Friday, May 27, 2016

You’re the Variable

One of my big goals this year has been to make my classes more interactive. I want to get kids involved and not be just passive listeners. Surprisingly students seem resistant to participate. They like sitting back and pretending to pay attention. That's not very good for learning though. Yesterday I tried something different. I’d like to say it was well planned and laid out in advance but it wasn’t. It sort of just happened. But it worked out well so I thought I would share it. Maybe someone can help me make it better for next year.

So hear is the set up. We have about two weeks left to the school year and I’ve been introducing my freshmen to coding. Lately we have been discussing loops.  My idea was some code that simulated a horse race multiple times while counting which horse won the most times. I decide to talk about coin flipping first.

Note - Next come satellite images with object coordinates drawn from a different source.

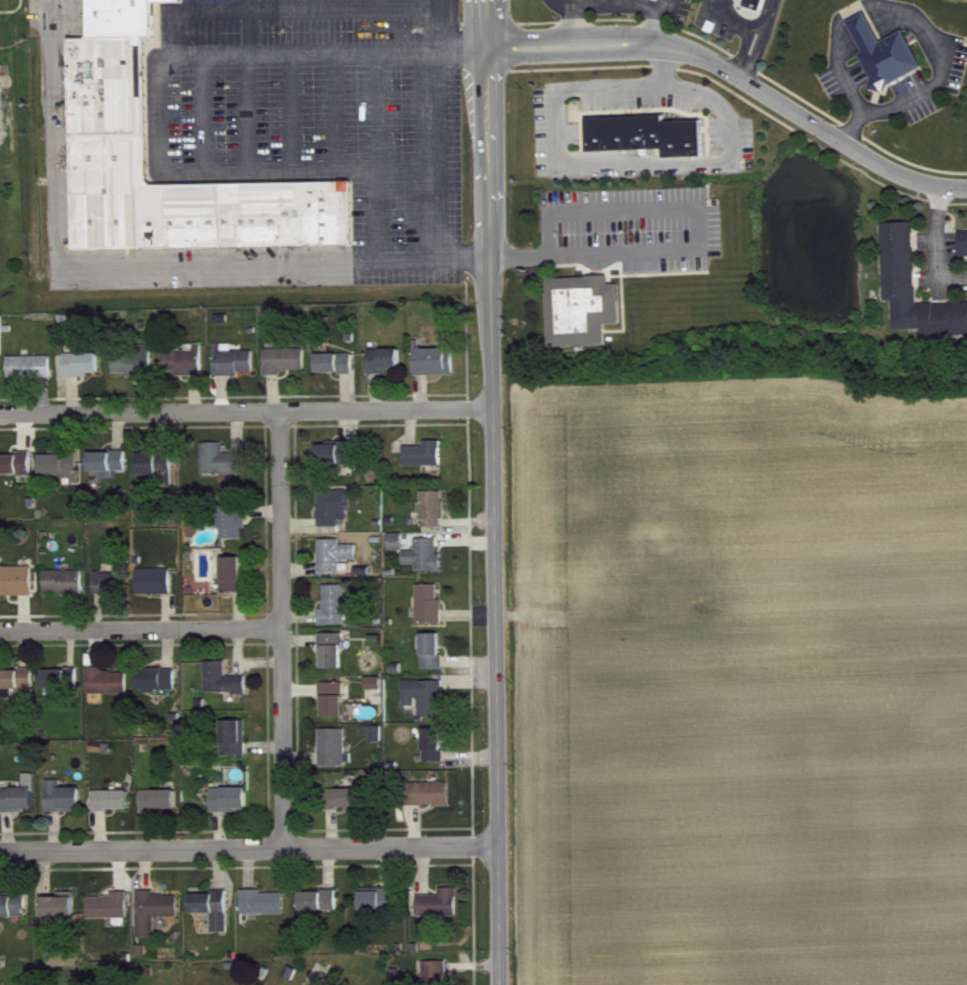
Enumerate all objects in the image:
road: (607, 1)
building: (645, 3)
road: (655, 3)
road: (567, 4)
building: (761, 9)
building: (121, 17)
road: (452, 30)
road: (471, 60)
road: (286, 62)
building: (888, 63)
road: (740, 76)
building: (108, 108)
building: (651, 144)
park: (13, 156)
park: (0, 184)
road: (438, 190)
road: (936, 242)
building: (965, 252)
road: (114, 277)
building: (917, 297)
building: (585, 319)
building: (236, 369)
building: (288, 369)
building: (138, 370)
building: (189, 370)
building: (388, 370)
building: (438, 370)
building: (339, 372)
building: (85, 373)
building: (2, 374)
building: (33, 376)
road: (248, 413)
building: (427, 463)
building: (225, 470)
building: (112, 472)
building: (17, 473)
building: (159, 473)
building: (64, 475)
road: (498, 492)
building: (337, 515)
building: (436, 517)
building: (236, 530)
building: (400, 550)
building: (338, 563)
building: (428, 565)
building: (236, 583)
building: (19, 589)
building: (68, 590)
building: (157, 590)
building: (113, 592)
building: (432, 613)
building: (337, 614)
road: (140, 628)
road: (281, 628)
building: (335, 659)
building: (436, 660)
crop: (739, 685)
building: (161, 688)
building: (226, 688)
building: (111, 690)
building: (60, 691)
building: (20, 692)
building: (378, 692)
building: (428, 705)
building: (336, 708)
building: (238, 747)
building: (437, 753)
building: (338, 757)
building: (433, 803)
building: (23, 805)
building: (67, 806)
building: (348, 807)
building: (234, 808)
building: (116, 809)
building: (163, 809)
road: (251, 843)
building: (382, 909)
building: (266, 911)
building: (321, 911)
building: (443, 912)
building: (63, 914)
building: (15, 915)
building: (113, 915)
building: (216, 917)
building: (158, 920)
building: (49, 944)
building: (439, 977)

I assigned four roles for students:

  • A student to flip coins and report heads or tails.
  • A student to count how many flips happened and call stop after the 10th flip
  • A student to keep track of heads
  • A student to keep track of tails

We ran through several iterations of students flipping coins and having my “variables” report results.

Next we wrote some code together during which I made frequent references to the initial people based “code.” We translated the various student roles into variables, actions (like flipping and counting the for loop), and let’s not forget displaying results. It seemed to work well as the level of involvement in creating the code was up from usual. We’ll see about retention today but I am hopeful. I want to find more ways to do similar things. Suggestions anyone?

1 comment:

Alex Lew said...

I do something similar when we learn GUI programming! We use a Racket framework called Universe, in which you implement an interactive program by defining a few functions and registering them as callbacks:

render —> takes in some info about application state and returns a rendered image of the app — basically the “painting” method
handle-key-press —> takes in info about current app state and a key press that just happened, returns new app state info (which will be passed along to render to re-render the scene)
handle-mouse-event —> same idea as handle-key-press

I have the kids be the functions, with render actually drawing pictures of windows on the board, and the others being “called” as apporpriate and responding with their return values. I play the ‘operating system’, and will ask the mouse handler, e.g., “OK, so the mouse was just clicked at position 40, 50. The application state is currently x,y,z. What is the new application state?” … “OK, render, the new app state is a,b,c — render that to the board."

We go through this a bit, and then sit down to write the actual code, and I name the functions after the kids. It helps give context to the code they’re writing, and gets them engaged! I definitely want to think about how to use this type of activity more.